Lawmakers eye higher taxes on alcohol, tobacco products

Democratic lawmakers are proposing higher taxes on alcohol and tobacco in Delaware as part of the effort to fashion a budget for the fiscal year starting July 1.

One bill introduced Thursday raises the beer tax by two cents a can. The wine tax would increase by about three cents per serving, while taxes on liquor would jump by 15 cents per 750 milliliter bottle. The increases would net an estimated $7.2 million next year and $9.9 million the following year.

A separate bill increases a variety of tobacco taxes, including hiking cigarette taxes by 50 cents per pack, from $1.60 to $2.10. It also includes vapor products in the definition of tobacco.

Those increases are expected to generate about $11.6 million next year and $17.1 million the following year.

House approves auto insurance reform measure

The state House has approved legislation restricting the factors that insurers can use in setting automobile insurance rates.

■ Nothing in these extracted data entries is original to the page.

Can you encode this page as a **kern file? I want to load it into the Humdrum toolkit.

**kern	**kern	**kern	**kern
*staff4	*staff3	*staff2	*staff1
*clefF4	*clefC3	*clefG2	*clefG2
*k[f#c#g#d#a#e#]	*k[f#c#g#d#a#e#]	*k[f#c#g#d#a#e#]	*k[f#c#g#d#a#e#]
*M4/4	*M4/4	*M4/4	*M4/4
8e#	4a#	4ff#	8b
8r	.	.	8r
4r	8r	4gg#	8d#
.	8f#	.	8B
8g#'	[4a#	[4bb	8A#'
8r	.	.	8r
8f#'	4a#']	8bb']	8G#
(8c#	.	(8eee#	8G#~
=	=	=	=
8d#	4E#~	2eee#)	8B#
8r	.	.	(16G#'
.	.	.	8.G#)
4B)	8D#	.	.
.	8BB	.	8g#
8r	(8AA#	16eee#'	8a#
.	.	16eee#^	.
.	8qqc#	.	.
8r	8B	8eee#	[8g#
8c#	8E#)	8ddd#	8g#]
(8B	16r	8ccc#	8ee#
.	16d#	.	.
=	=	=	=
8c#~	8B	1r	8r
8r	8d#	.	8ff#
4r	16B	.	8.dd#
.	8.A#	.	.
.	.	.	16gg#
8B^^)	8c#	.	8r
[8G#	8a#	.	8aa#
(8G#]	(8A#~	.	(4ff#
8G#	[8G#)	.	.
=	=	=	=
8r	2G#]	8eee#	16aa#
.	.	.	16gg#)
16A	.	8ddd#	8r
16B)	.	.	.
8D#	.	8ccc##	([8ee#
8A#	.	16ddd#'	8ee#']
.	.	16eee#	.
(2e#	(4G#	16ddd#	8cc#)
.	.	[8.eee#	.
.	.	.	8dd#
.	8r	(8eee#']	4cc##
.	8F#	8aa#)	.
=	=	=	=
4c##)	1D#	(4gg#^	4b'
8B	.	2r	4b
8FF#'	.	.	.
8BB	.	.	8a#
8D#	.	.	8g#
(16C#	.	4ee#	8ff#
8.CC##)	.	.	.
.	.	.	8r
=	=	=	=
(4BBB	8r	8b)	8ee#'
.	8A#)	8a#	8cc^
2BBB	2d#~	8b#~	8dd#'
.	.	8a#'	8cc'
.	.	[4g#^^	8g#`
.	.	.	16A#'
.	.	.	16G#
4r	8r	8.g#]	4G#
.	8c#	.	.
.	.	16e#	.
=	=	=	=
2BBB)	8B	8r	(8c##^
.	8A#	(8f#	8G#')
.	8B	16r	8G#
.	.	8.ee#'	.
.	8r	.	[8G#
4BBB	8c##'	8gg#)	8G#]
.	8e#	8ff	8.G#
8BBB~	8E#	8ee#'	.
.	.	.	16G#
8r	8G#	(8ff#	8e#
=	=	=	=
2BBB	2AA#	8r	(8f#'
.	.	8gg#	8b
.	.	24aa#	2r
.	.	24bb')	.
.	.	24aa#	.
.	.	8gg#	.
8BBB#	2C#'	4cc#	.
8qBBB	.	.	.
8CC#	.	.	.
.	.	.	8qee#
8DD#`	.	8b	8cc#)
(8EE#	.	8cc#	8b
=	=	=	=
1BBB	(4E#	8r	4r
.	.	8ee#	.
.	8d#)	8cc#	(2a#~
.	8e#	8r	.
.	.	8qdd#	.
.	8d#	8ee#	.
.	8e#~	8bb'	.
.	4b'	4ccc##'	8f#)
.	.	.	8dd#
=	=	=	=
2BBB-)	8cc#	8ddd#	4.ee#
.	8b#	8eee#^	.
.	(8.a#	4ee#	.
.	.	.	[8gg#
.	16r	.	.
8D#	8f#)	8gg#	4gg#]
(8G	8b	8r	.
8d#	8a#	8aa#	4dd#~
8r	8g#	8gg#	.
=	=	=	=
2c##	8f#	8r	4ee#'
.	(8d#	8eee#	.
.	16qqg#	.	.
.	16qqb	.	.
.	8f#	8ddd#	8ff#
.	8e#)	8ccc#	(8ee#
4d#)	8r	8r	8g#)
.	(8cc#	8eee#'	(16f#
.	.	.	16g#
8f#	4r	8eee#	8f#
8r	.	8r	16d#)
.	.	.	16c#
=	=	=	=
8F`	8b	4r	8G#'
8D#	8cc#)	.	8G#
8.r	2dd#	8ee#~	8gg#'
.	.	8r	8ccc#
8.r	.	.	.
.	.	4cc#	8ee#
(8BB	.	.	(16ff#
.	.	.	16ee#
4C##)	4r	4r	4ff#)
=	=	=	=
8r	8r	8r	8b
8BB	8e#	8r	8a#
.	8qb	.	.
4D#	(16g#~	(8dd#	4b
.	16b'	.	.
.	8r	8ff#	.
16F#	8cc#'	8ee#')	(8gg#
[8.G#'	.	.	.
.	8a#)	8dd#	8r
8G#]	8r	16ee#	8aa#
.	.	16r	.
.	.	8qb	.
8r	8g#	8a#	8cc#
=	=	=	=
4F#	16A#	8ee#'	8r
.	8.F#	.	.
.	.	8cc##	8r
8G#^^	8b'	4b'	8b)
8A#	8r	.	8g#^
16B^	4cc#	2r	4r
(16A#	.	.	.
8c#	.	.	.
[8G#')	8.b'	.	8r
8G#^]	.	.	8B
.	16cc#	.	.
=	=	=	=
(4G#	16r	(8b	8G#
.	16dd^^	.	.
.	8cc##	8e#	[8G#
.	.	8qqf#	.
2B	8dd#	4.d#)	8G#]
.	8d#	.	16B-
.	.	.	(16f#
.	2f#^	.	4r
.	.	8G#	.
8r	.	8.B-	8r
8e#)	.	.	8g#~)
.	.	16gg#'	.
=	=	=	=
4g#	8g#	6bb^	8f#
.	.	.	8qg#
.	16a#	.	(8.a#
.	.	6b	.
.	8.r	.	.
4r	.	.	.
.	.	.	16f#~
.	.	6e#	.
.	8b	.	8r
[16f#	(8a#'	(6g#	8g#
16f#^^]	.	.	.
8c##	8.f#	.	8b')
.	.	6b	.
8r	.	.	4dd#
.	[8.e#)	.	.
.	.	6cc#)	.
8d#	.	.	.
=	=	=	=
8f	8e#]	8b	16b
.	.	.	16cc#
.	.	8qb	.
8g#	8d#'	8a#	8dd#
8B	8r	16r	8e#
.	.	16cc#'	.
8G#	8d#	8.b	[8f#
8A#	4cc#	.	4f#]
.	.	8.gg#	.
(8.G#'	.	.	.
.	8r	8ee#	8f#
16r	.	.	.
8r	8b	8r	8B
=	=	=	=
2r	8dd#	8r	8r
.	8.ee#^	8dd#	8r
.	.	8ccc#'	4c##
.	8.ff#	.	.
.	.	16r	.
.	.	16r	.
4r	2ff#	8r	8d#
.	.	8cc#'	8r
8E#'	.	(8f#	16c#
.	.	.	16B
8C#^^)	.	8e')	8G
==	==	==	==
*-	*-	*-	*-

The bill, a watered-down version of legislation that had stalled in committee amid opposition from industry groups, was approved Thursday on a 24-14 vote. It now goes to the Senate.

The original bill prohibited the use of age, marital status, credit scores and income in setting auto insurance premiums. Instead, insurers would have to set rates based on a driver’s claims experience, safety record, number of miles driven annually, and years of driving experience.

The revised measure establishes permissible uses of credit information in setting rates. It also prohibits companies from increasing rates simply because a customer is 75 or older or because a spouse’s death causes a change in marital status.